Votre consigne – Pouvez-vous transformer en liste numérotée uniquement les lignes allant de celle qui contient « Segment: <item>crop field</item>. » jusqu'à celle qui contient « I'll use <instances>...</instances> », ces deux lignes comprises ? Les lignes vides sont à omettre.

──────── Données affichées

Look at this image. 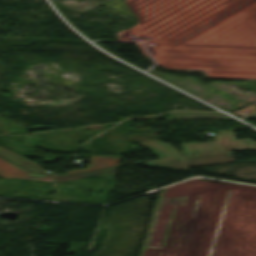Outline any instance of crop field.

────────────────
──────── Données affichées

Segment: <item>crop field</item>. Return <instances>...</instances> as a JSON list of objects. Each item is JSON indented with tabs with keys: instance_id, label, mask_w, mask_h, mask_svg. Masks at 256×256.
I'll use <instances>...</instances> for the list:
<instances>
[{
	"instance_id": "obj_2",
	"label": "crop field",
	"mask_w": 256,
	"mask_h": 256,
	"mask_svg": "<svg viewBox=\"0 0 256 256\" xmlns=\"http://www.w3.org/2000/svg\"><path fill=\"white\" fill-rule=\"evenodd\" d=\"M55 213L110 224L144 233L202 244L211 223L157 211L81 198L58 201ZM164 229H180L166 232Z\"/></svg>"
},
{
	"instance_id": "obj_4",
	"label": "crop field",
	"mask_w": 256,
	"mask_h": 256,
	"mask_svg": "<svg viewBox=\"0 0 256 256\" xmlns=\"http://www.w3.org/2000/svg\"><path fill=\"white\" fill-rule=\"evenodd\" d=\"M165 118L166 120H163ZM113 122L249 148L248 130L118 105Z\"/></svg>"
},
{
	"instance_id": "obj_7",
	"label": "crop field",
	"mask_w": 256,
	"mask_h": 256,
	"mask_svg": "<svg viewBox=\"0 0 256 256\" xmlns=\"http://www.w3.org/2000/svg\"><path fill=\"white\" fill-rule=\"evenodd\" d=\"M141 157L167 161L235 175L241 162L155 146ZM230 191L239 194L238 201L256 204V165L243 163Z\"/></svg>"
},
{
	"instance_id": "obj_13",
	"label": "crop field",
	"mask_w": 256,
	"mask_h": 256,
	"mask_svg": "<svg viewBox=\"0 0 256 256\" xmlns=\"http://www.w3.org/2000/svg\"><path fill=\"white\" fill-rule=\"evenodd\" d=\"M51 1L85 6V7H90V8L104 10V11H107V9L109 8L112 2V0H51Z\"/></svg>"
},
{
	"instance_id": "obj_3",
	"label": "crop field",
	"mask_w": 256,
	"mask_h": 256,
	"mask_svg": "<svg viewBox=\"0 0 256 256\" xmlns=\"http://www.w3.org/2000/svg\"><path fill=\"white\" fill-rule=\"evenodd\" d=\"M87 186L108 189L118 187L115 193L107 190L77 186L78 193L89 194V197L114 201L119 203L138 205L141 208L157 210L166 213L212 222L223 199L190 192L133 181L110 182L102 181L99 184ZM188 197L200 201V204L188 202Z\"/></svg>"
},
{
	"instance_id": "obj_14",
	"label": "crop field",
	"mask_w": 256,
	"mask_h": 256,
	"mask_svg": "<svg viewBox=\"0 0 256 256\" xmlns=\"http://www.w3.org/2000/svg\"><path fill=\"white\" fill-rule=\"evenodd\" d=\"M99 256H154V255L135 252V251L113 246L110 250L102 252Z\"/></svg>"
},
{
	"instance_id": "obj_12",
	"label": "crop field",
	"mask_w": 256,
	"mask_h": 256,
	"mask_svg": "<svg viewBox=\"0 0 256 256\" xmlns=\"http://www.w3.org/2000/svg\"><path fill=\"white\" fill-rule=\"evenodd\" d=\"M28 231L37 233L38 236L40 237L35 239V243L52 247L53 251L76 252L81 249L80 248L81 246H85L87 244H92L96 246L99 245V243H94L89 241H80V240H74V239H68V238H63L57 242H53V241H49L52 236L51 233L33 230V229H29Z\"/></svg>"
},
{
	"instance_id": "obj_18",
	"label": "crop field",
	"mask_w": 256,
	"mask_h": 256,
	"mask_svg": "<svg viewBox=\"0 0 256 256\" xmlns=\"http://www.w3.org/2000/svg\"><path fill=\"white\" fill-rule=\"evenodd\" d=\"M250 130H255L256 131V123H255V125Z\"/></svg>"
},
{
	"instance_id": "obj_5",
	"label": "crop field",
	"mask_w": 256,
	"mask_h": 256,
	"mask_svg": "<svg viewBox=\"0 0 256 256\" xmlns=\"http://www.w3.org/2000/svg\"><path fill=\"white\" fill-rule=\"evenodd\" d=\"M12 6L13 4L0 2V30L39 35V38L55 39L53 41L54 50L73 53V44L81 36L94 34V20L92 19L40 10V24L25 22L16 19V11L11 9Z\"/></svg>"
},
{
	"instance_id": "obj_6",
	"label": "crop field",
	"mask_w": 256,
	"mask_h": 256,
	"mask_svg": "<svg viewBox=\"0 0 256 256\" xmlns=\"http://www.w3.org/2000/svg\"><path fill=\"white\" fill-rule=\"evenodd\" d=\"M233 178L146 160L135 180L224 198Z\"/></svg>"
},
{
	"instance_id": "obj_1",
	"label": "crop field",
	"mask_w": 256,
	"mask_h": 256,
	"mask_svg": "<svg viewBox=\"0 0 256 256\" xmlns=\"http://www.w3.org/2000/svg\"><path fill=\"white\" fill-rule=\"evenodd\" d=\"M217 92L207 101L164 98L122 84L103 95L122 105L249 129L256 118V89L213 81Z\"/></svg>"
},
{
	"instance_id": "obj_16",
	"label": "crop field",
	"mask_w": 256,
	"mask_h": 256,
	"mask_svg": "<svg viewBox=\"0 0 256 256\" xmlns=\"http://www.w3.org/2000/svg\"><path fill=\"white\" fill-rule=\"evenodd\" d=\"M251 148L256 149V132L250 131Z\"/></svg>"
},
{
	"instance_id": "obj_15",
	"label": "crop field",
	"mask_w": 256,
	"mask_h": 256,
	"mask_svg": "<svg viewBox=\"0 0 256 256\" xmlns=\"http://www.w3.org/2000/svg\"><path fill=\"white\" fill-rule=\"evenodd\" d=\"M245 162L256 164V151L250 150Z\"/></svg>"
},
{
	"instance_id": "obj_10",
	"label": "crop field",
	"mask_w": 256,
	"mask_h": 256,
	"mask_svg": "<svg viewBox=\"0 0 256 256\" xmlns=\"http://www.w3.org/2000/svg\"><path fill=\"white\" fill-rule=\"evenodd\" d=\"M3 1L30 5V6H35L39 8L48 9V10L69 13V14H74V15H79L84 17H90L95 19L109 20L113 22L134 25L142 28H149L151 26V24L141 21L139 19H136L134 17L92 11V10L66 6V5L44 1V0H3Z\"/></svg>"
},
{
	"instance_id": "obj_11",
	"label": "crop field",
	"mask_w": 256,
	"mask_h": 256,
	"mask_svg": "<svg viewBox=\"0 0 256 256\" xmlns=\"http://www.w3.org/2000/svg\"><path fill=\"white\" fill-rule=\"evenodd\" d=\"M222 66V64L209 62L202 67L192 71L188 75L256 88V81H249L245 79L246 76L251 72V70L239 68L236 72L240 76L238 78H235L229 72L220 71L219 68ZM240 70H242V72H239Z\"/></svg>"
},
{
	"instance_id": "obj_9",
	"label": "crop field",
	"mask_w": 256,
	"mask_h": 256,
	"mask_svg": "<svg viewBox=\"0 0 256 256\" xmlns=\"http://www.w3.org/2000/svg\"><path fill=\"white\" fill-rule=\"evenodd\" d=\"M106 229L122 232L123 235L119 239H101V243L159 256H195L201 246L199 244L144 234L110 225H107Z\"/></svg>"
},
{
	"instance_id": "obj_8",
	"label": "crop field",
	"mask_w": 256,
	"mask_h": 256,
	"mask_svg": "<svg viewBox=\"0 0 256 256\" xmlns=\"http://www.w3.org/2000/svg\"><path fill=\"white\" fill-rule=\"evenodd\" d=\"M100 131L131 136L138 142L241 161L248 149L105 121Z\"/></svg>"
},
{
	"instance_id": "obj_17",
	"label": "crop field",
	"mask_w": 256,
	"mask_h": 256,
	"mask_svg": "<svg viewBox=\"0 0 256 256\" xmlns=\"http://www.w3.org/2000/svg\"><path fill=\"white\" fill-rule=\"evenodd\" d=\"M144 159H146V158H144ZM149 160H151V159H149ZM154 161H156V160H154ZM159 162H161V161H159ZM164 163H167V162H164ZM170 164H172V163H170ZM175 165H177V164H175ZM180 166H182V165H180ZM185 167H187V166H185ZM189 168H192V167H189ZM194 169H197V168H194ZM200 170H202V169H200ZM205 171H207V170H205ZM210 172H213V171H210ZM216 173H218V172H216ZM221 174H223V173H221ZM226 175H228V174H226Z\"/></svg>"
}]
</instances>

────────────────

Réponse attendue –
1. Segment: <item>crop field</item>. Return <instances>...</instances> as a JSON list of objects. Each item is JSON indented with tabs with keys: instance_id, label, mask_w, mask_h, mask_svg. Masks at 256×256.
2. I'll use <instances>...</instances> for the list:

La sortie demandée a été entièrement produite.